Exercise description
How many of the lines below hold "Webseite"? Only the number, please.

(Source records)
========================================

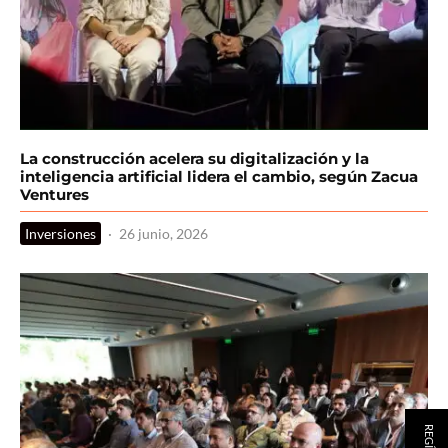
La construcción acelera su digitalización y la
inteligencia artificial lidera el cambio, según Zacua
Ventures
Inversiones
·
26 junio, 2026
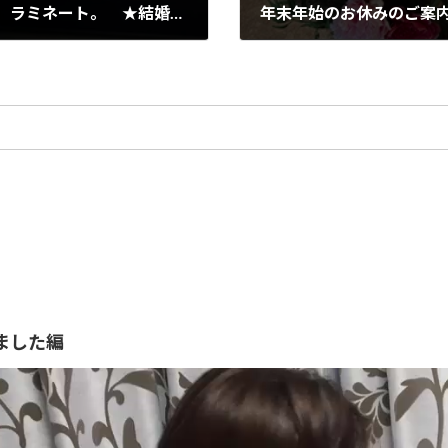
エファーナオリジナル証を製作しプリント、ラミネート。 ★結婚指輪
年末年始のお休みのご案
2024年12月26日
ました編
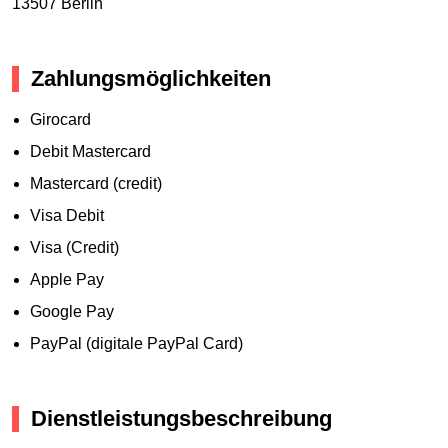
13507 Berlin
Zahlungsmöglichkeiten
Girocard
Debit Mastercard
Mastercard (credit)
Visa Debit
Visa (Credit)
Apple Pay
Google Pay
PayPal (digitale PayPal Card)
Dienstleistungsbeschreibung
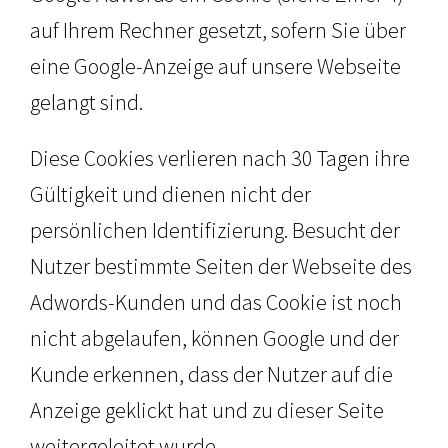
auf Ihrem Rechner gesetzt, sofern Sie über
eine Google-Anzeige auf unsere Webseite
gelangt sind.
Diese Cookies verlieren nach 30 Tagen ihre
Gültigkeit und dienen nicht der
persönlichen Identifizierung. Besucht der
Nutzer bestimmte Seiten der Webseite des
Adwords-Kunden und das Cookie ist noch
nicht abgelaufen, können Google und der
Kunde erkennen, dass der Nutzer auf die
Anzeige geklickt hat und zu dieser Seite
weitergeleitet wurde.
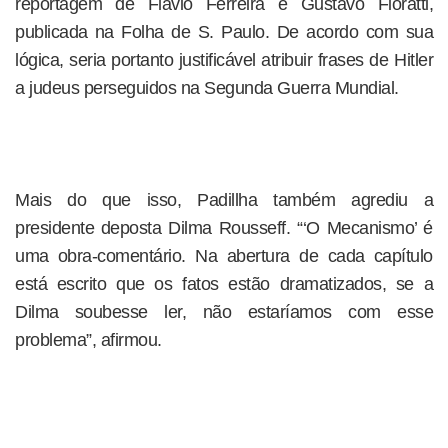
reportagem de Flávio Ferreira e Gustavo Fioratti,
publicada na Folha de S. Paulo. De acordo com sua
lógica, seria portanto justificável atribuir frases de Hitler
a judeus perseguidos na Segunda Guerra Mundial.
Mais do que isso, Padillha também agrediu a
presidente deposta Dilma Rousseff. “‘O Mecanismo’ é
uma obra-comentário. Na abertura de cada capítulo
está escrito que os fatos estão dramatizados, se a
Dilma soubesse ler, não estaríamos com esse
problema”, afirmou.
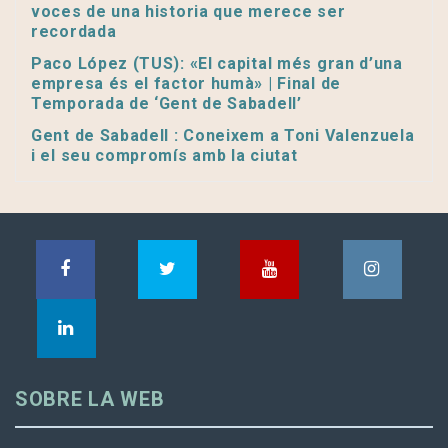
voces de una historia que merece ser
recordada
Paco López (TUS): «El capital més gran d’una
empresa és el factor humà» | Final de
Temporada de ‘Gent de Sabadell’
Gent de Sabadell : Coneixem a Toni Valenzuela
i el seu compromís amb la ciutat
SOBRE LA WEB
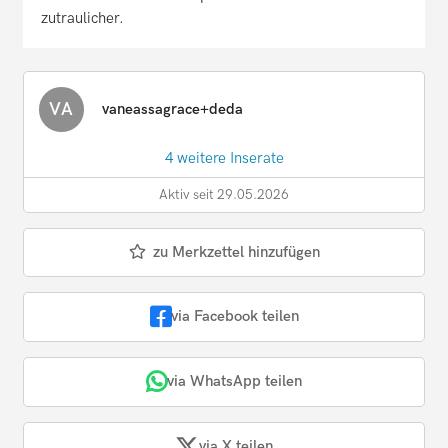
zutraulicher.
VA
vaneassagrace+deda
4 weitere Inserate
Aktiv seit 29.05.2026
zu Merkzettel hinzufügen
via Facebook teilen
via WhatsApp teilen
via X teilen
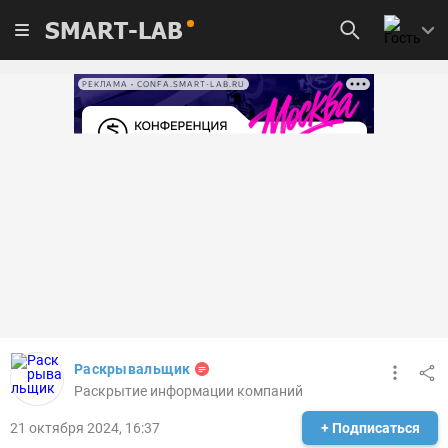
SMART-LAB
РЕКЛАМА • CONFA.SMART-LAB.RU
Раскрывальщик
Раскрытие информации компаний
21 октября 2024, 16:37
+ Подписаться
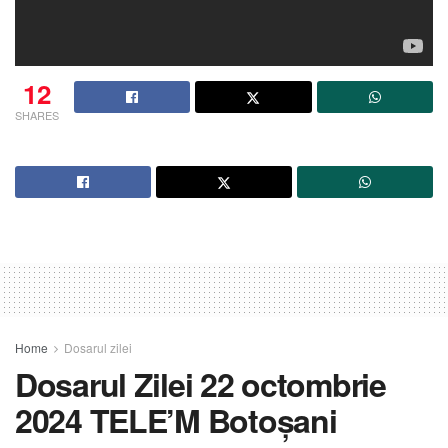
12
SHARES
Home
Dosarul zilei
Dosarul Zilei 22 octombrie
2024 TELE’M Botoșani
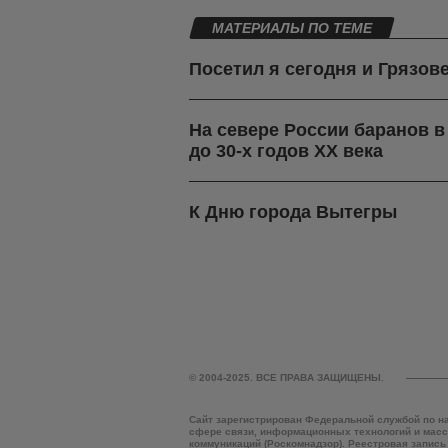
МАТЕРИАЛЫ ПО ТЕМЕ
Посетил я сегодня и Грязов
На севере России баранов 
до 30-х годов ХХ века
К Дню города Вытегры
© 2004-2025. ВСЕ ПРАВА ЗАЩИЩЕНЫ.
Сайт зарегистрирован Федеральной службой по н
сфере связи, информационных технологий и мас
коммуникаций (Роскомнадзор). Реестровая запись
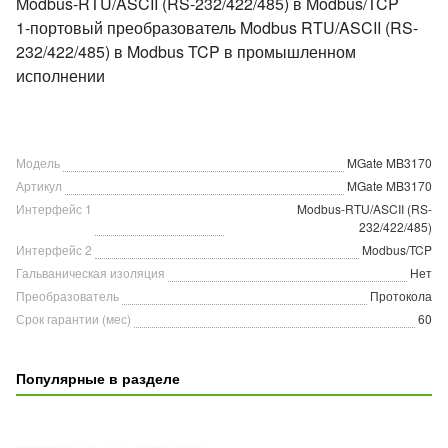
Modbus-RTU/ASCII (RS-232/422/485) в Modbus/TCP
1-портовый преобразователь Modbus RTU/ASCII (RS-
232/422/485) в Modbus TCP в промышленном
исполнении
Модель
MGate MB3170
Артикул
MGate MB3170
Интерфейс 1
Modbus-RTU/ASCII (RS-
232/422/485)
Интерфейс 2
Modbus/TCP
Гальваническая изоляция
Нет
Преобразователь
Протокола
Срок гарантии (мес)
60
Популярные в разделе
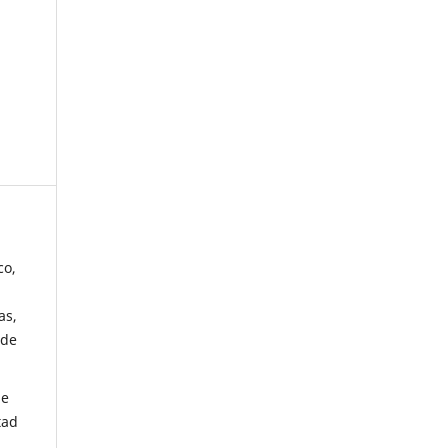
co,
as,
 de
de
tad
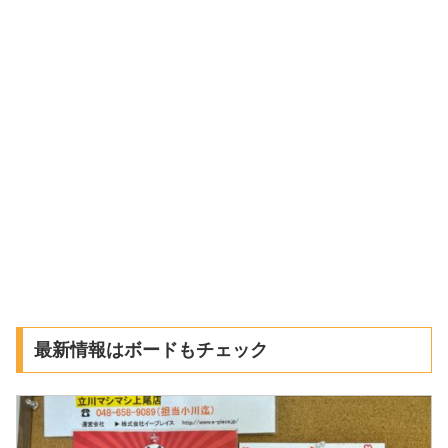
最新情報はボードもチェック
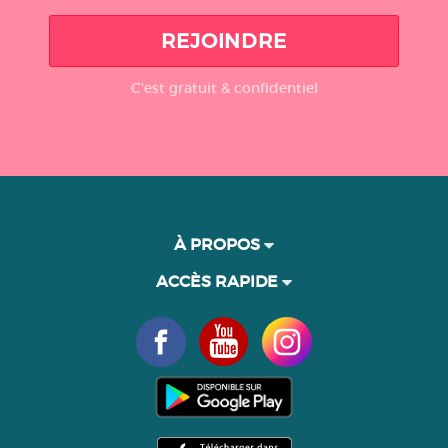
REJOINDRE
C'est gratuit & confidentiel
À PROPOS
ACCÈS RAPIDE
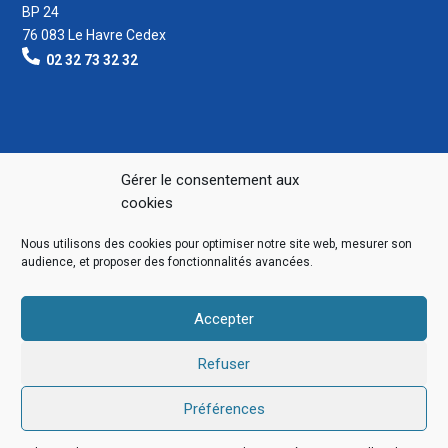
BP 24
76 083 Le Havre Cedex
02 32 73 32 32
Gérer le consentement aux
cookies
Nous utilisons des cookies pour optimiser notre site web, mesurer son
audience, et proposer des fonctionnalités avancées.
Accepter
Refuser
Préférences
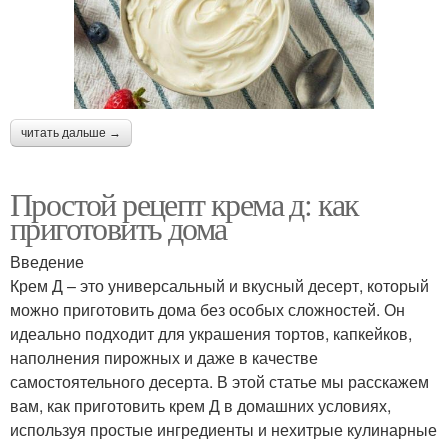
читать дальше →
Простой рецепт крема д: как
приготовить дома
Введение
Крем Д – это универсальный и вкусный десерт, который
можно приготовить дома без особых сложностей. Он
идеально подходит для украшения тортов, капкейков,
наполнения пирожных и даже в качестве
самостоятельного десерта. В этой статье мы расскажем
вам, как приготовить крем Д в домашних условиях,
используя простые ингредиенты и нехитрые кулинарные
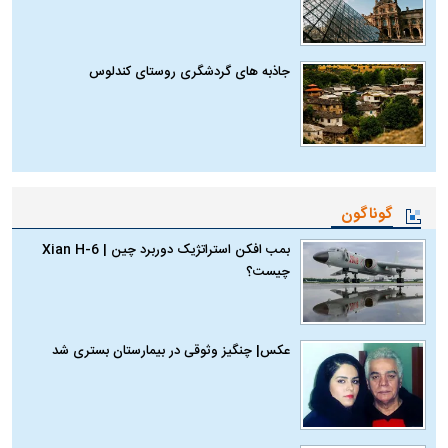
جاذبه های گردشگری روستای کندلوس
گوناگون
بمب افکن استراتژیک دوربرد چین | Xian H-6
چیست؟
عکس| چنگیز وثوقی در بیمارستان بستری شد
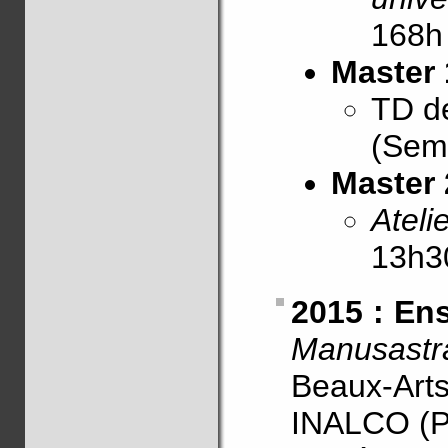
168h
Master 
TD 
(Sem.
Master 
Ateli
13h3
2015 : En
Manusastr
Beaux-Art
INALCO (P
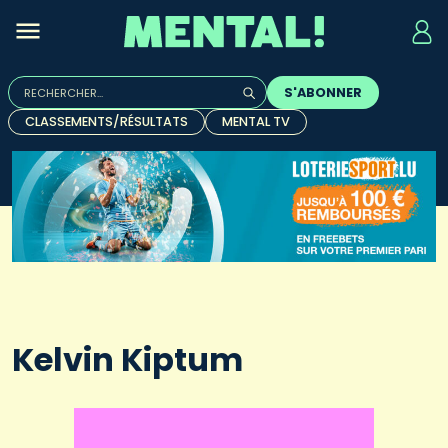
Rechercher :
S'ABONNER
Quand les résultats de l'auto-complétion sont disponibles, u
CLASSEMENTS/RÉSULTATS
MENTAL TV
Kelvin Kiptum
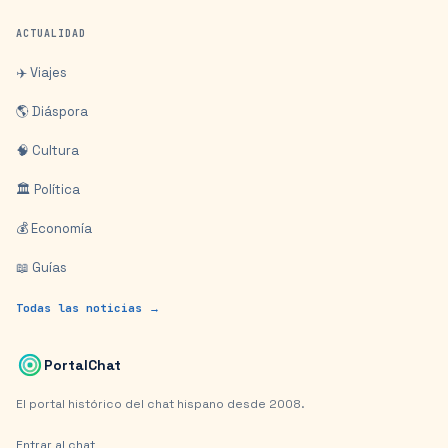
ACTUALIDAD
✈️ Viajes
🌎 Diáspora
🧠 Cultura
🏛️ Política
💰 Economía
📖 Guías
Todas las noticias →
PortalChat
El portal histórico del chat hispano desde 2008.
Entrar al chat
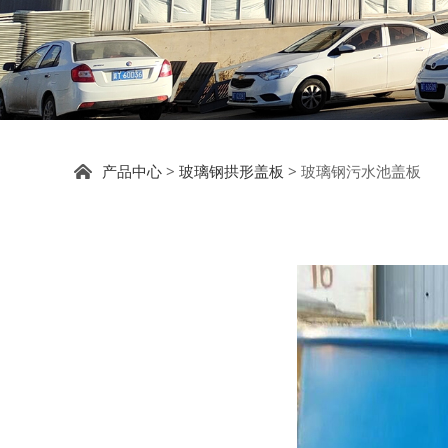
玻璃钢污水池盖板
产品中心
>
玻璃钢拱形盖板
>
玻璃钢污水池盖板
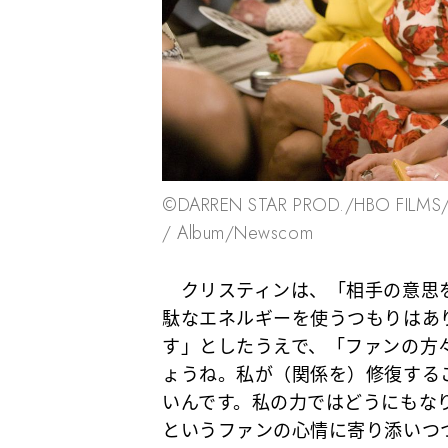
©︎DARREN STAR PROD./HBO FILM
/ Album/Newscom
クリスティンは、
「相手の意思
駄なエネルギーを使うつもりはあ
す」
としたうえで、
「ファンの方
ょうね。私が（関係を）修復する
いんです。私の力ではどうにもな
というファンの心情に寄り添いつ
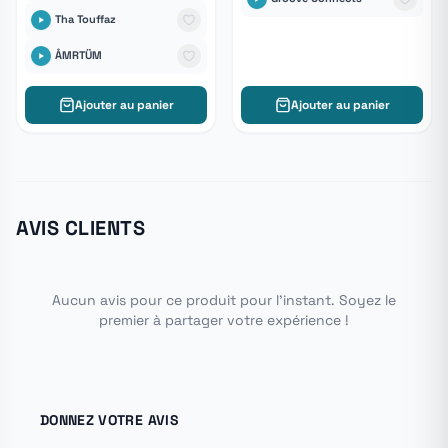
Tha Touffaz
ÅMRTÜM
Ajouter au panier
Ajouter au panier
AVIS CLIENTS
Aucun avis pour ce produit pour l'instant. Soyez le
premier à partager votre expérience !
DONNEZ VOTRE AVIS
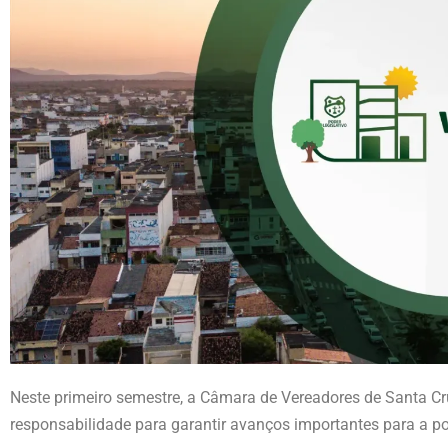
Neste primeiro semestre, a Câmara de Vereadores de Santa C
responsabilidade para garantir avanços importantes para a p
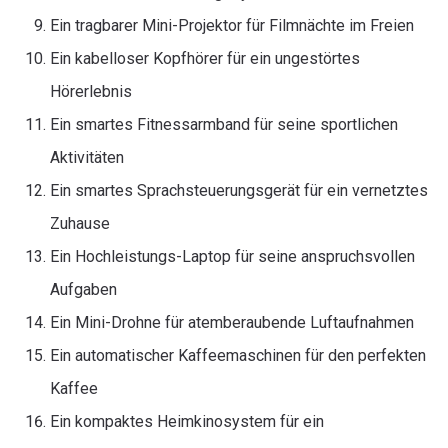
Ein tragbarer Mini-Projektor für Filmnächte im Freien
Ein kabelloser Kopfhörer für ein ungestörtes
Hörerlebnis
Ein smartes Fitnessarmband für seine sportlichen
Aktivitäten
Ein smartes Sprachsteuerungsgerät für ein vernetztes
Zuhause
Ein Hochleistungs-Laptop für seine anspruchsvollen
Aufgaben
Ein Mini-Drohne für atemberaubende Luftaufnahmen
Ein automatischer Kaffeemaschinen für den perfekten
Kaffee
Ein kompaktes Heimkinosystem für ein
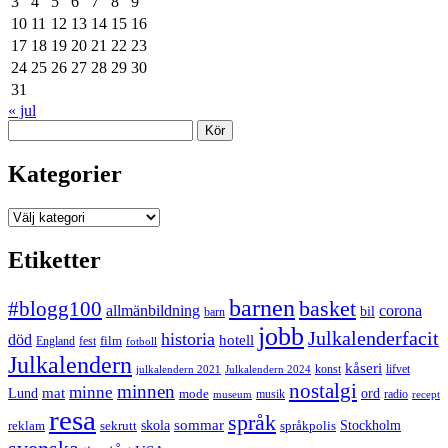
3
4
5
6
7
8
9
10
11
12
13
14
15
16
17
18
19
20
21
22
23
24
25
26
27
28
29
30
31
« jul
Sök
Kategorier
Kategorier
Etiketter
barnen
#blogg100
basket
allmänbildning
corona
bil
barn
jobb
Julkalenderfacit
historia
död
hotell
England
fest
film
fotboll
Julkalendern
kåseri
julkalendern 2021
Julkalendern 2024
konst
lifvet
nostalgi
minnen
minne
mat
Lund
mode
ord
musik
radio
museum
recept
resa
språk
sommar
reklam
sekrutt
skola
språkpolis
Stockholm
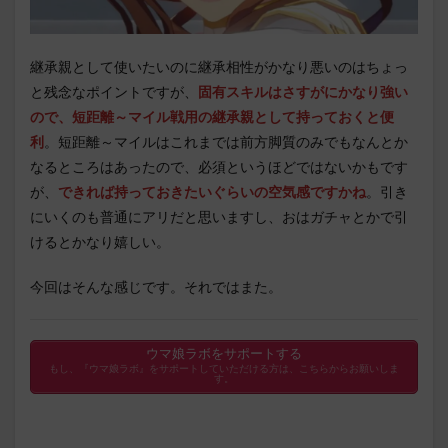
継承親として使いたいのに継承相性がかなり悪いのはちょっ
と残念なポイントですが、
固有スキルはさすがにかなり強い
ので、短距離～マイル戦用の継承親として持っておくと便
利
。短距離～マイルはこれまでは前方脚質のみでもなんとか
なるところはあったので、必須というほどではないかもです
が、
できれば持っておきたいぐらいの空気感ですかね
。引き
にいくのも普通にアリだと思いますし、おはガチャとかで引
けるとかなり嬉しい。
今回はそんな感じです。それではまた。
ウマ娘ラボをサポートする
もし、『ウマ娘ラボ』をサポートしていただける方は、こちらからお願いしま
す。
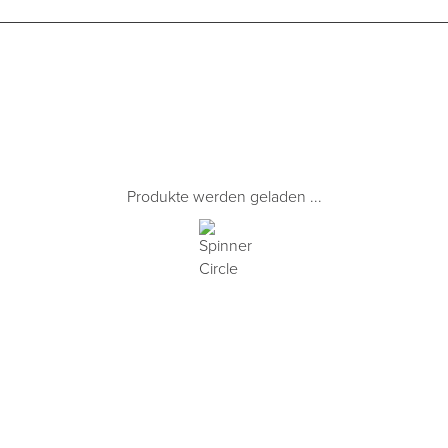
Produkte werden geladen ...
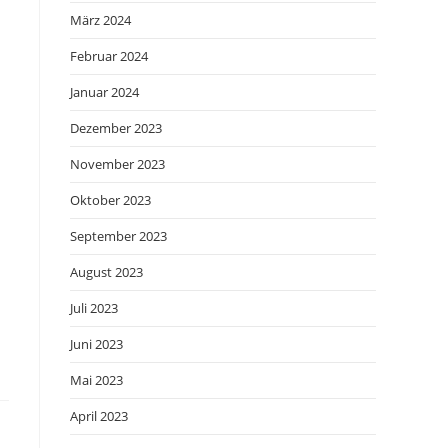
März 2024
Februar 2024
Januar 2024
Dezember 2023
November 2023
Oktober 2023
September 2023
August 2023
Juli 2023
Juni 2023
Mai 2023
April 2023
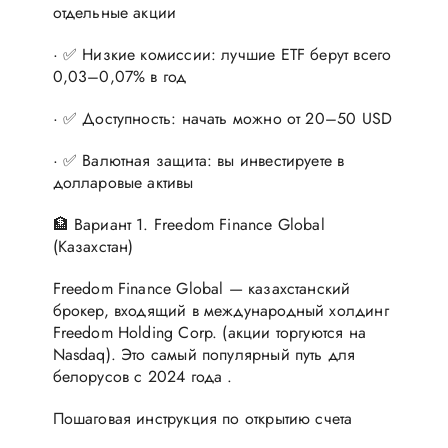
отдельные акции
· ✅ Низкие комиссии: лучшие ETF берут всего
0,03–0,07% в год
· ✅ Доступность: начать можно от 20–50 USD
· ✅ Валютная защита: вы инвестируете в
долларовые активы
🏦 Вариант 1. Freedom Finance Global
(Казахстан)
Freedom Finance Global — казахстанский
брокер, входящий в международный холдинг
Freedom Holding Corp. (акции торгуются на
Nasdaq). Это самый популярный путь для
белорусов с 2024 года .
Пошаговая инструкция по открытию счета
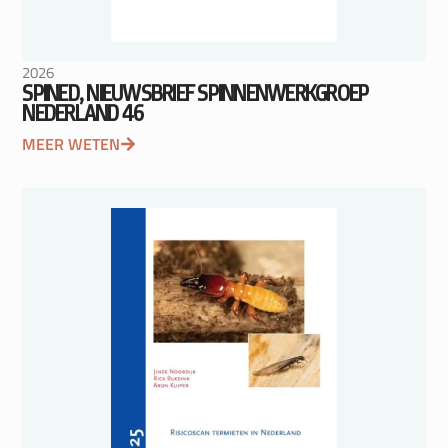
2026
SPINED, NIEUWSBRIEF SPINNENWERKGROEP
NEDERLAND 46
MEER WETEN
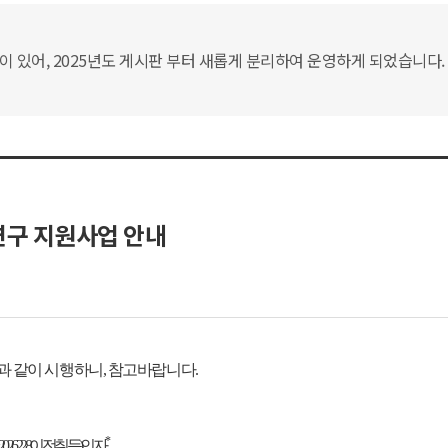
있어, 2025년도 게시판 부터 새롭게 분리하여 운영하게 되었습니다. 
연구 지원사업 안내
과 같이 시행하니, 참고바랍니다.
*
6.2.28. 이전 취득)인 자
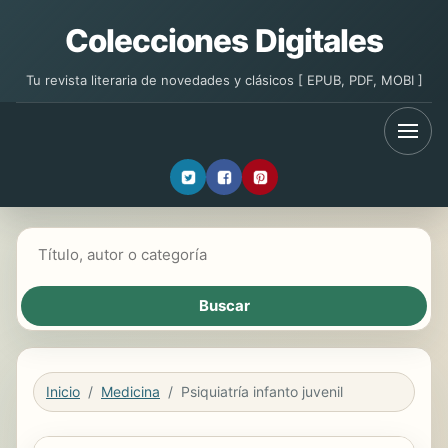
Colecciones Digitales
Tu revista literaria de novedades y clásicos [ EPUB, PDF, MOBI ]
Buscar libros
Inicio
Medicina
Psiquiatría infanto juvenil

========================================

Written response
2